● REQUEST: Keep only the lines that hold the string "position", filtering out the rest of the entries below.

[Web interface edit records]

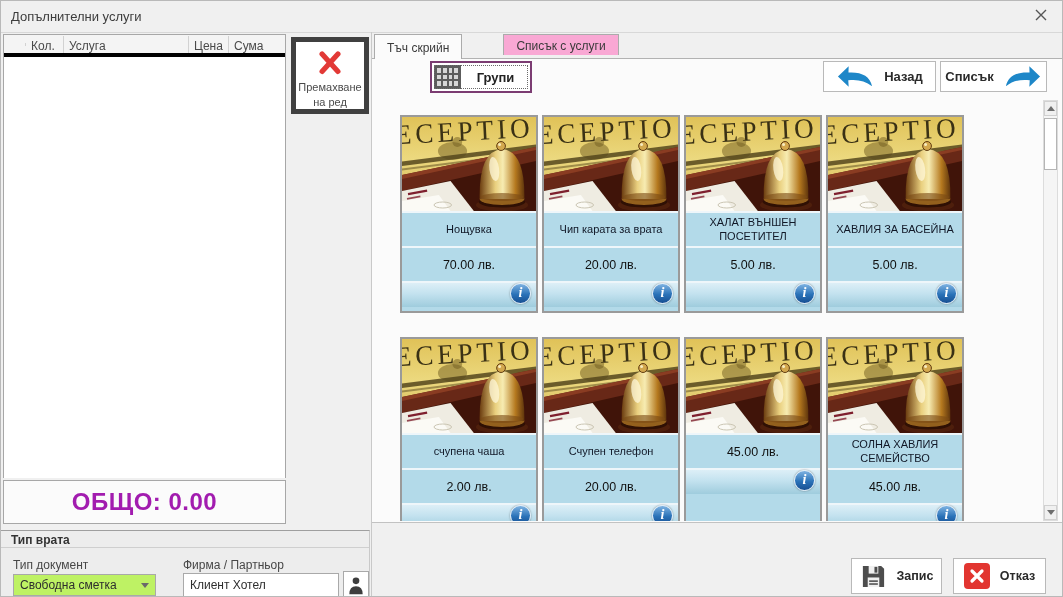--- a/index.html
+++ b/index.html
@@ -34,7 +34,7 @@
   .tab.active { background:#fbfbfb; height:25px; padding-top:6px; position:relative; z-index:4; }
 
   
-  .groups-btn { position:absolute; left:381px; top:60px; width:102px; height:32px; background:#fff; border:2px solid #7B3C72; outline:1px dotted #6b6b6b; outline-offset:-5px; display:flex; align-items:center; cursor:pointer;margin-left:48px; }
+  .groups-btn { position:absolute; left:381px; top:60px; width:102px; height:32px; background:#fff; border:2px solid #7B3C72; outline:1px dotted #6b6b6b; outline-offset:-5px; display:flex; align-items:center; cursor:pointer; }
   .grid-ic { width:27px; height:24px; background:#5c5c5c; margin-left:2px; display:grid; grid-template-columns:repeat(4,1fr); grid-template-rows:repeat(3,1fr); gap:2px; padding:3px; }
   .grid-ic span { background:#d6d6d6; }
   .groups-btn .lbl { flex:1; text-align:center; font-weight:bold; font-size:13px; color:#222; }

● WRITTEN ANSWER:
   .tab.active { background:#fbfbfb; height:25px; padding-top:6px; position:relative; z-index:4; }
-  .groups-btn { position:absolute; left:381px; top:60px; width:102px; height:32px; background:#fff; border:2px solid #7B3C72; outline:1px dotted #6b6b6b; outline-offset:-5px; display:flex; align-items:center; cursor:pointer;margin-left:48px; }
+  .groups-btn { position:absolute; left:381px; top:60px; width:102px; height:32px; background:#fff; border:2px solid #7B3C72; outline:1px dotted #6b6b6b; outline-offset:-5px; display:flex; align-items:center; cursor:pointer; }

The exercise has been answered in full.